Hi, I have a 1966 Pontiac Tempest with a 326, picture below, and I was thinking about putting in some adjustable coil overs in the front _and_ back. I was wondering if anybody on here has done it before or if they have any recommendations as to what sets I should use. The only reason I'm doing this is because I use the car often and it lacks, like almost all muscle cars from this era, the fun steering of a newer vehicle. I thought about putting airbags in the current springs to stiffen them up, but I like the idea of having the adjustable height. Thanks!

BTW: I know it's not a GTO, and it isn't trying to be one. I always just liked the badge in the grill more than the tempest.


----------



## BearGFR (Aug 25, 2008)

These cars can be made to handle (nice looking ride by the way) and coilovers can be a significant improvement (even better if you continue and address the other suspension parts also - but be warned, none of this is cheap).

I'm not running coilovers - yet - although they're on my 'someday wish list'. I am running Spohn engineering upper and lower rear fully adjustable control arms, their front and rear sway bars, and urethane bushings in my otherwise stock front control arms. My car drives really well - nice and tight. I'm also using Strange dual adjustable shocks in the rear, single adjustable in the front, UMI rear control arm braces, and AirLift bags in the stock rear springs. All my springs are 'fresh'. 
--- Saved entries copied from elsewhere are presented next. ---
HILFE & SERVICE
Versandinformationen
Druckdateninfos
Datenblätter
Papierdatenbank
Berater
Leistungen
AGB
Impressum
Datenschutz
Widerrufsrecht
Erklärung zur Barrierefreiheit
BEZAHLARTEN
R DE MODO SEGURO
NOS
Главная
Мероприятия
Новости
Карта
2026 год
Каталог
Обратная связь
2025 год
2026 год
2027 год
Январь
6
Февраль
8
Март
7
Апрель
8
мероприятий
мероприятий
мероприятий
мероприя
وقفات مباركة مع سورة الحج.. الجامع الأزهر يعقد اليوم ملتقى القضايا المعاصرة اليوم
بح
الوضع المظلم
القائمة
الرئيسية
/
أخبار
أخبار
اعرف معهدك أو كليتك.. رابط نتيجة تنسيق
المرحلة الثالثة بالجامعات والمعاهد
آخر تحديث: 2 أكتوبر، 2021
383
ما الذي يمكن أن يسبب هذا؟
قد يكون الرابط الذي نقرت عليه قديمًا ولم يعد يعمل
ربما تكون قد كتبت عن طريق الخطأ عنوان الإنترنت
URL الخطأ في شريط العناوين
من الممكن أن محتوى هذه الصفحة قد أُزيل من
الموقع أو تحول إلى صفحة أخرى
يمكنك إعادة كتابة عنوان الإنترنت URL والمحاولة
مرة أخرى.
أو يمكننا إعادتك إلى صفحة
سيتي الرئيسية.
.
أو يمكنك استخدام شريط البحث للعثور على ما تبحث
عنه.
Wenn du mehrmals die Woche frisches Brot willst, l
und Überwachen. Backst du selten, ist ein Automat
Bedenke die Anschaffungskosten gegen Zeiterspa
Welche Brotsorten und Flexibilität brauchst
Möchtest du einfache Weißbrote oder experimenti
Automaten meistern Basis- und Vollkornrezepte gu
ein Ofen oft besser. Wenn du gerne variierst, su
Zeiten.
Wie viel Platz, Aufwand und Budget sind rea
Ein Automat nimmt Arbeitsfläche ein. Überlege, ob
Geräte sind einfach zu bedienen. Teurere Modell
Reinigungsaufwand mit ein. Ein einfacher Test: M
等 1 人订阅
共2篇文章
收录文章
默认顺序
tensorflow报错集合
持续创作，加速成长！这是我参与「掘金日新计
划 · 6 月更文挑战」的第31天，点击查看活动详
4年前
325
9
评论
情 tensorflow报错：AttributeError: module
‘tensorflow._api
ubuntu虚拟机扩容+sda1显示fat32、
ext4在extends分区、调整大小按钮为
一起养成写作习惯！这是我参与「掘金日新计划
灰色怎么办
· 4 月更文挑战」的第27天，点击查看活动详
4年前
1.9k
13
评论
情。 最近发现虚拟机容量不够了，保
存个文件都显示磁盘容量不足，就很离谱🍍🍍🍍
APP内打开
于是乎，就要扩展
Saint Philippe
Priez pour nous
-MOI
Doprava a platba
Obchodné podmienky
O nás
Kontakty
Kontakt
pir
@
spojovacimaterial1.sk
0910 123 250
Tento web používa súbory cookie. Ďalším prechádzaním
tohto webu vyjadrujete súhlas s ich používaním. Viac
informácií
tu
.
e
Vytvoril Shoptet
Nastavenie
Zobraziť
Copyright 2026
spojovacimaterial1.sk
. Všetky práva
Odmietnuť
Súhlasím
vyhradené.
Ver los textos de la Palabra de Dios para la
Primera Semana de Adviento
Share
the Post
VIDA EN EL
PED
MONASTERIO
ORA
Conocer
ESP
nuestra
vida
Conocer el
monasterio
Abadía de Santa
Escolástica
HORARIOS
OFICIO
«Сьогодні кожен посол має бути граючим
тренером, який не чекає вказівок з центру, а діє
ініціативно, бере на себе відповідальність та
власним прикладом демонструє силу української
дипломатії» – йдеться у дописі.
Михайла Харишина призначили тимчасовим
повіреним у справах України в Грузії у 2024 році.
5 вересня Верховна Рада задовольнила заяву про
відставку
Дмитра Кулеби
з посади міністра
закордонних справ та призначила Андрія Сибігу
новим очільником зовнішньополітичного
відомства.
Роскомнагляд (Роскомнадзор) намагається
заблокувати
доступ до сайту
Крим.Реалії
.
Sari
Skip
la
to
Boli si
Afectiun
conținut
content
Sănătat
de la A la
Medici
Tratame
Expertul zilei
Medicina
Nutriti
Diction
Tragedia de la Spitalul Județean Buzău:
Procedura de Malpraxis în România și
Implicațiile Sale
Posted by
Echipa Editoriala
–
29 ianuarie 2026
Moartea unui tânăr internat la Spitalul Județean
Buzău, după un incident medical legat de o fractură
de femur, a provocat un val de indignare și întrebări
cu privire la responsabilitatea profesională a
I recommend doing what your doing. Talk to people, talk to vendors - be careful. You'll get lots of opinions and suggestions and not all of them will be good.

Bear


----------



## PontiacJim (Dec 29, 2012)

Nice ride. However, I'd ditch the 326 emblems and go the full look with 389 emblems: RestoParts G241084: 389 V Flag" Fender Emblems 1964 Pontiac GTO/LeMans/Tempest | JEGS

I would enter a search in the search box. I recall a few others who have done the coil over conversion and seem to like it. Just make sure you get a complete kit so all parts correspond with each other and no mismatching that might not accomplish what you are looking to do.


----------